◆ Document extract ◆
━━━━━━━━━━━━━━━━
# bamboo flooring over slab



## bg93245 (Mar 4, 2008)

Hello all first time user. I  am about to install some MORNING STAR carbonized bamboo flooring over a slab. this has to be glued down since it does nott click and lock so i am concerned with the lack of additional moisture barrier.  i dont see the glue sticking ????  i was also going to wash the concrete with muratic acid to ensure a clean slab for adherance integrity.  am i off base here Thanks


----------



## inspectorD (Mar 4, 2008)

If it is not the typical click in place floating floor, then it should be installed with its own base. Basically you need to install it with a subfloor system of plywood. Just as a a hardwood floor is normally installed.
Are there directions for this stuff? Gluing to the concrete will not hold up, wood needs to move.


----------



## bg93245 (Mar 4, 2008)

no directions to be had, purchased  from a guy who over bought when he did his house,  same slab construction ( thats really the norm here in central cali) he purchased the wood from  lumber liquiators and they said to glue it to the slab   "of course they sold me the glue."


----------



## EMayo (Mar 8, 2008)

I had planned the same thing for my log home (Texas), but have decided on full tile downstairs.  However, I did a lot of research before changing my mind.  There are 2 products that must be used before the floor goes down. One is a moisture barrier that has to be applied with a "specific" size trowel. After it sets up, you come back with a special adhesive applied with another "specific" size trowel. Apply the adhesive in small sections and lay the floor quickly.  Now, be sure that the bamboo flooring you purchased is the type that can be successfully glued to a concrete slab.  They only recommend certain types and I can't remember which ones right now. 

Good luck, I'm a DIY'er but the thought of all that process made me re-think my plan. I'm still going to install Brazilian Teak on the second floor but that's a piece of cake compared to a slab.


----------
━━━━━━━━━━━━━━━━
◆ What you have to do ◆
In the bamboo flooring thread, why does inspectorD say gluing the floor to the concrete will not hold up?

◆ Dataset content ◆
━━━━━━━━━━━━━━━━
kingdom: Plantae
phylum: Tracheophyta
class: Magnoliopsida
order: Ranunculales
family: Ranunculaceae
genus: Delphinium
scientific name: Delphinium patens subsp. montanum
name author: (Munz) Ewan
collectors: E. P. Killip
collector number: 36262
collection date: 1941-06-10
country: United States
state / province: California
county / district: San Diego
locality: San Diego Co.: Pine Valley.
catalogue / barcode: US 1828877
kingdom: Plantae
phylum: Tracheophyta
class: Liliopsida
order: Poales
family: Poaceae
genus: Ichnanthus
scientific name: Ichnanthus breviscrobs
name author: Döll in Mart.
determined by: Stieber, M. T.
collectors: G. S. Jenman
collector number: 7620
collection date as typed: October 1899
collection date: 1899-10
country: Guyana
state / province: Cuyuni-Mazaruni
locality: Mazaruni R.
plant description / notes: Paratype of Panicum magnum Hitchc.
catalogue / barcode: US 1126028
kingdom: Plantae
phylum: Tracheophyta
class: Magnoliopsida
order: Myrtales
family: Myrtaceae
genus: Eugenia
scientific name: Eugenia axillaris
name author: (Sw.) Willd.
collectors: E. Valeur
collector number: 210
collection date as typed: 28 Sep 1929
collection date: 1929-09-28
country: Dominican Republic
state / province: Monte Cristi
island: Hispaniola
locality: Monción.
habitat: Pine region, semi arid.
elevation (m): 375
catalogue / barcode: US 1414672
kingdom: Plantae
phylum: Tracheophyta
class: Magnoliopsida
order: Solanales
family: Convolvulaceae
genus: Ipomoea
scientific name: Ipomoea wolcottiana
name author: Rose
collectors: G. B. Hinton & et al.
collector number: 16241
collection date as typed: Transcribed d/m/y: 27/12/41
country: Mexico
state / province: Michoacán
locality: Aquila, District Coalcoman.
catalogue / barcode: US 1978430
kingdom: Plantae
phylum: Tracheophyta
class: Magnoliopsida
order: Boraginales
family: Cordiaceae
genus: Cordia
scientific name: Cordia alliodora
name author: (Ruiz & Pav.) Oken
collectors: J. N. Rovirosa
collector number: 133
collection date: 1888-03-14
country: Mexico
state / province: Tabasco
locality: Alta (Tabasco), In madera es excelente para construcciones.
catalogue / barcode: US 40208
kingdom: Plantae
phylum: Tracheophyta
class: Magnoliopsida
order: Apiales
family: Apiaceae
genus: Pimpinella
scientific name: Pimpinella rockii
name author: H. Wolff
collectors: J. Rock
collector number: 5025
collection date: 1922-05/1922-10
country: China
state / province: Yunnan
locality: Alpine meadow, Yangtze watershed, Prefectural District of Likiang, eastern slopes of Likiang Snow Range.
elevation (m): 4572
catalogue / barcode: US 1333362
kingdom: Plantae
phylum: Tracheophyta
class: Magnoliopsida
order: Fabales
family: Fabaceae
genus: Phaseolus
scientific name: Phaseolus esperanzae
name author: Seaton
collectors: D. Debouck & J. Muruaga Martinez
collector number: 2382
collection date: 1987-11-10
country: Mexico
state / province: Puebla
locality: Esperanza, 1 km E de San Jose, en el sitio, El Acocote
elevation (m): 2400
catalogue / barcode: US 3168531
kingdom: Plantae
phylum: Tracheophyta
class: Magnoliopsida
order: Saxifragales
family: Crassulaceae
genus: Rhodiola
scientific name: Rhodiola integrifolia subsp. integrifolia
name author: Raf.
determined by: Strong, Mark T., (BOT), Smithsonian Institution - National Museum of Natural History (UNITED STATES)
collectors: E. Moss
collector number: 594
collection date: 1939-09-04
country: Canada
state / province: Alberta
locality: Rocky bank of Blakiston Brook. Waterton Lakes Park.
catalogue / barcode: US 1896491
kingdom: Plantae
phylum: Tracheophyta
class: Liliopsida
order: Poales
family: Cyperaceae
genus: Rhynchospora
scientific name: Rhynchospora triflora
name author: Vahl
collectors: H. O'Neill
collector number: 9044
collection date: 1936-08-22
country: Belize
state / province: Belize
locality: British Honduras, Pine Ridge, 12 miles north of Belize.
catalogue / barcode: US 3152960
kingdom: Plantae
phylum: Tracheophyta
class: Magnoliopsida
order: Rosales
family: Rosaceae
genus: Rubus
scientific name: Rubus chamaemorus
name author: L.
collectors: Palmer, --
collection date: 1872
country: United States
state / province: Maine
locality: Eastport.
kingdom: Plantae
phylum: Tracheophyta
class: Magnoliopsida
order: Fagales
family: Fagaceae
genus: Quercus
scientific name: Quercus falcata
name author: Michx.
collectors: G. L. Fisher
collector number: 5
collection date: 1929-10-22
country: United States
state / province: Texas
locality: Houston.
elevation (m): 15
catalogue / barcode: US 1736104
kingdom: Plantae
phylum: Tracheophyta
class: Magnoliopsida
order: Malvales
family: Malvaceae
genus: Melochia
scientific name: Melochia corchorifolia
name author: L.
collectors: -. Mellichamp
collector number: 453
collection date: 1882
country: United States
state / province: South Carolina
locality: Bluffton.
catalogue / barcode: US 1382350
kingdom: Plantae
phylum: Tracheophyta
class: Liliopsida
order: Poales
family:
━━━━━━━━━━━━━━━━
◆ Written reply ◆
Wood needs to move.